Other aspects of the app feel downright creepy. After starting a trip, it asks you to choose what you're taking from one of six emojis including the mushroom and pill and has you complete the sentence "I'm taking ____." Given that their privacy policy explicitly states that they can disclose your personal information to law enforcement when necessary to "take action regarding specific illegal activities," it feels weird that they're straight up prompting the user to record illicit activity. They can also use your data to generate information about your behavior and target you with third party advertising. While lots of apps do this, it feels particularly sinister that Trip harvests data about your innermost thoughts and feelings during what is considered by many to be a spiritual experience. It also raises the troubling prospect that there could be targeted pop-up ads based on what you disclosed in this vulnerable state and that you could even be marketed to during the experience itself.
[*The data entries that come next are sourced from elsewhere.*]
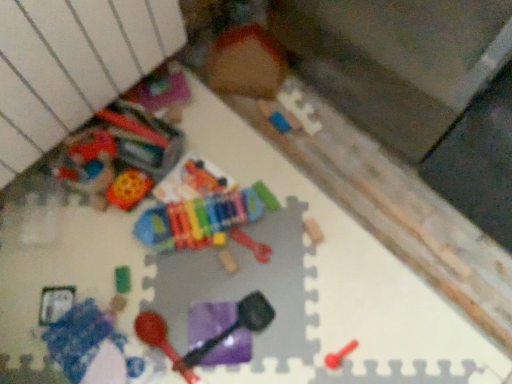
Question: From the image's perspective, is blue fabric blanket at lower left, which ranks as the 7th toy in right-to-left order, above smooth plastic spoon at lower right, arranged as the first toy when viewed from the right?

Choices:
 (A) no
 (B) yes

Answer: (A)

Question: Is blue fabric blanket at lower left, which ranks as the 7th toy in right-to-left order, positioned in front of smooth plastic spoon at lower right, arranged as the first toy when viewed from the right?

Choices:
 (A) no
 (B) yes

Answer: (B)

Question: Considering the relative positions of blue fabric blanket at lower left, positioned as the first toy in left-to-right order, and smooth plastic spoon at lower right, the seventh toy in the left-to-right sequence, in the image provided, is blue fabric blanket at lower left, positioned as the first toy in left-to-right order, to the left of smooth plastic spoon at lower right, the seventh toy in the left-to-right sequence, from the viewer's perspective?

Choices:
 (A) no
 (B) yes

Answer: (B)

Question: From the image's perspective, is blue fabric blanket at lower left, positioned as the first toy in left-to-right order, below smooth plastic spoon at lower right, arranged as the first toy when viewed from the right?

Choices:
 (A) no
 (B) yes

Answer: (B)

Question: Can you confirm if blue fabric blanket at lower left, positioned as the first toy in left-to-right order, is smaller than smooth plastic spoon at lower right, the seventh toy in the left-to-right sequence?

Choices:
 (A) yes
 (B) no

Answer: (B)

Question: Is blue fabric blanket at lower left, positioned as the first toy in left-to-right order, taller than smooth plastic spoon at lower right, the seventh toy in the left-to-right sequence?

Choices:
 (A) no
 (B) yes

Answer: (B)

Question: Is wooden xylophone at center, which ranks as the fourth toy in right-to-left order, at the back of purple matte shovel at center, the third toy positioned from the right?

Choices:
 (A) yes
 (B) no

Answer: (A)

Question: Is purple matte shovel at center, which is the fifth toy in left-to-right order, shorter than wooden xylophone at center, which is the 4th toy from left to right?

Choices:
 (A) no
 (B) yes

Answer: (A)

Question: Is purple matte shovel at center, which is the fifth toy in left-to-right order, positioned far away from wooden xylophone at center, which ranks as the fourth toy in right-to-left order?

Choices:
 (A) no
 (B) yes

Answer: (A)

Question: Considering the relative sizes of purple matte shovel at center, which is the fifth toy in left-to-right order, and wooden xylophone at center, which ranks as the fourth toy in right-to-left order, in the image provided, is purple matte shovel at center, which is the fifth toy in left-to-right order, taller than wooden xylophone at center, which ranks as the fourth toy in right-to-left order,?

Choices:
 (A) yes
 (B) no

Answer: (A)

Question: Does purple matte shovel at center, which is the fifth toy in left-to-right order, have a smaller size compared to wooden xylophone at center, which ranks as the fourth toy in right-to-left order?

Choices:
 (A) yes
 (B) no

Answer: (B)

Question: Does purple matte shovel at center, which is the fifth toy in left-to-right order, touch wooden xylophone at center, which is the 4th toy from left to right?

Choices:
 (A) no
 (B) yes

Answer: (A)

Question: Can you confirm if rubber bone at center, the 2th toy viewed from the right, is thinner than rubberized plastic maraca at lower center, arranged as the 6th toy when viewed from the right?

Choices:
 (A) yes
 (B) no

Answer: (A)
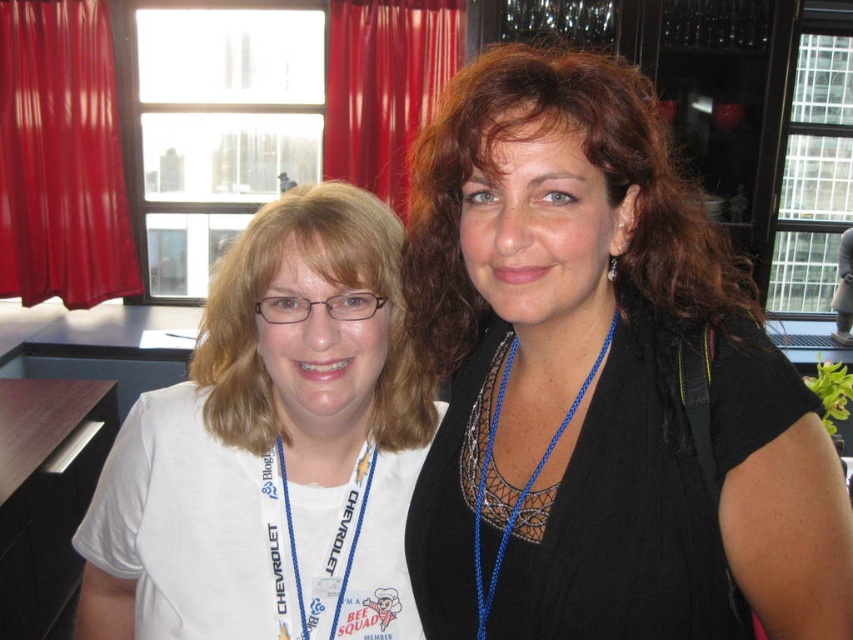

The worst part about Trip isn't that it's dangerous, or that it's mining your data, but that the worldview it expresses is deeply sad. Trip strips the spiritual elements out of the psychedelic experience, reducing it to yet another wellness optimization tool. Tracking your "mood progress" on a bar graph, they flatten a multidimensional mystical experience into a means to the end of "mental health." In the Amazon, I've been blessed to take part in ayahuasca ceremonies that revolve around prayer, offerings, singing to plant spirits, and connecting to something far greater than us humans. While it might be difficult to replicate that experience at home, elements like building an altar or making an offering could easily lend a trip more meaning, but Trip doesn't go there. I can't help but feel this is related to Field Trip being more interested in creating psychedelic commodities (aka FT-104) than taking plants and fungi seriously as teachers.
I am hopeful about the immense potential psychedelics have to heal us from our alienation from ourselves, each other, the natural world, and spirit, but this app wants to keep us atomized. It imagines us as monads turning to a corporate app for support and integration rather than towards each other, nature, and the beyond."